# What is a "flow trail"?



## DennisF (Nov 4, 2011)

A new term for me.

TIA.


----------



## Yody (Jan 21, 2008)

A Mountain bike Hipster Term

Basically a trail where you can pump and flow, and not have to pedal very much. Can have jumps and berms but mainly something where the terrain lets you keep momemtum without pedaling and usually is pretty buffed out where there isn't much chunk to worry about. All about flowing with the trail.

Lot of guys who are into style over speed/tech like Flow Trails.


----------



## Hoban (Oct 14, 2012)

Regular XC trails have chunks, flat, and tight turns. Basically are hiking trails that we ride on. Flow trails are built MTB specific that go downhill. They have bermed turns, rollers, jumps, etc. that allow you to keep your speed up with minimal pedaling, keep your "flow" going. My favorite riding. 
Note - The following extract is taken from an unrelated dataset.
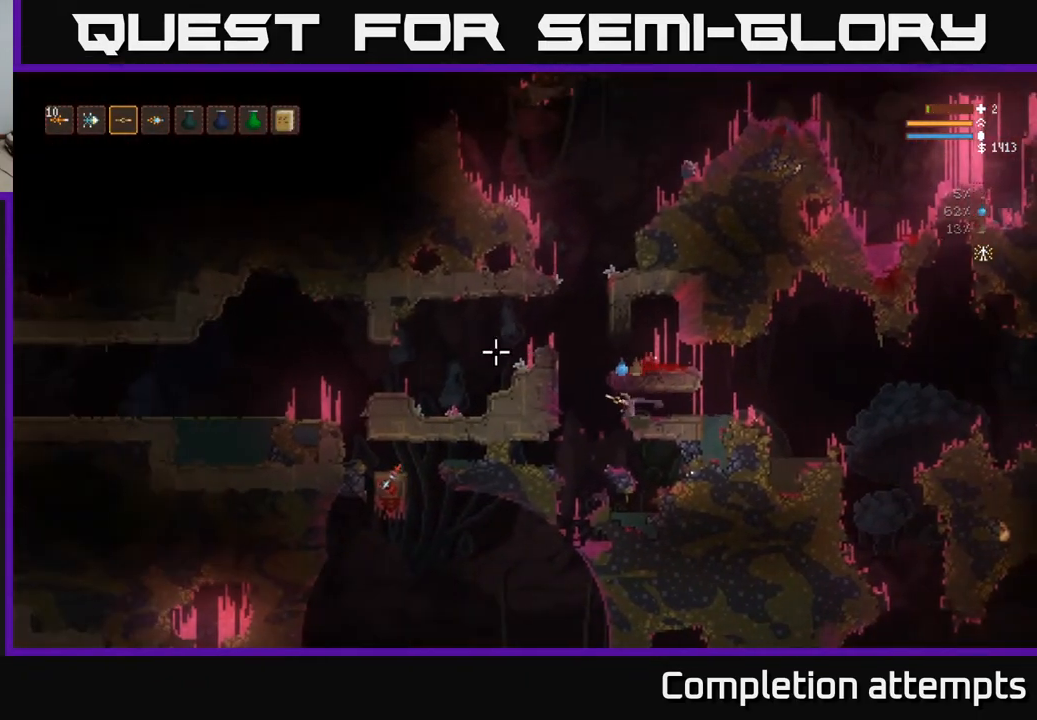
{"buttons": ["L2"], "left_stick": "right", "right_stick": "up-left", "events": [[183, "L2", "down"], [333, "left_stick", "center"], [400, "left_stick", "right"]]}
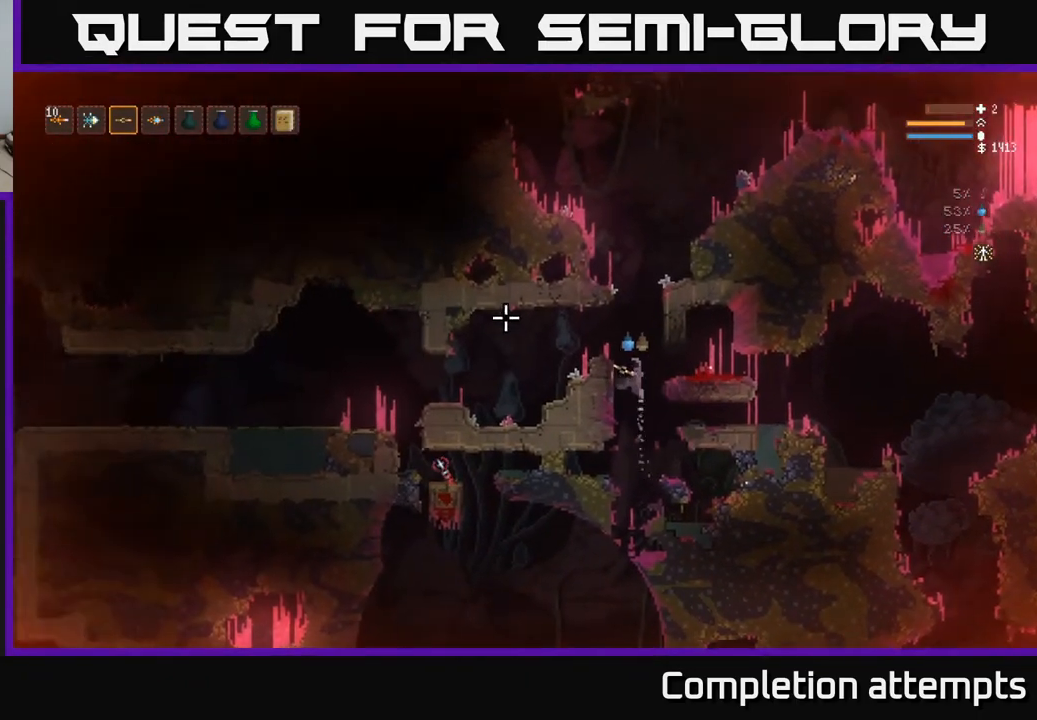
{"buttons": ["L2"], "left_stick": "center", "right_stick": "up", "events": [[83, "left_stick", "center"], [250, "right_stick", "up"]]}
You when you're hauling ass on a trail, going flat, some down, then you hit that crappy tight turn that goes uphill, and you almost stop trying to shift into your higher gear? That'll fawk your flow for sure...


----------



## evasive (Feb 18, 2005)

"Flow trails" don't necessarily go downhill, but they do tend to have lower grades than multipurpose trails. And as mentioned, they tend to be both wider and smoother, with longer sight lines. They will commonly 'play' with a contour, going up and down slightly, to give a sense of fun. They're designed to be fun on a mountain bike, rather than to provide the most direct route somewhere. Hikers would find them irritating.


----------



## DennisF (Nov 4, 2011)

Thanks. Sounds like fun.

Bell is funding a "Pump, Flow, and Downhill" project -- just wondered.


----------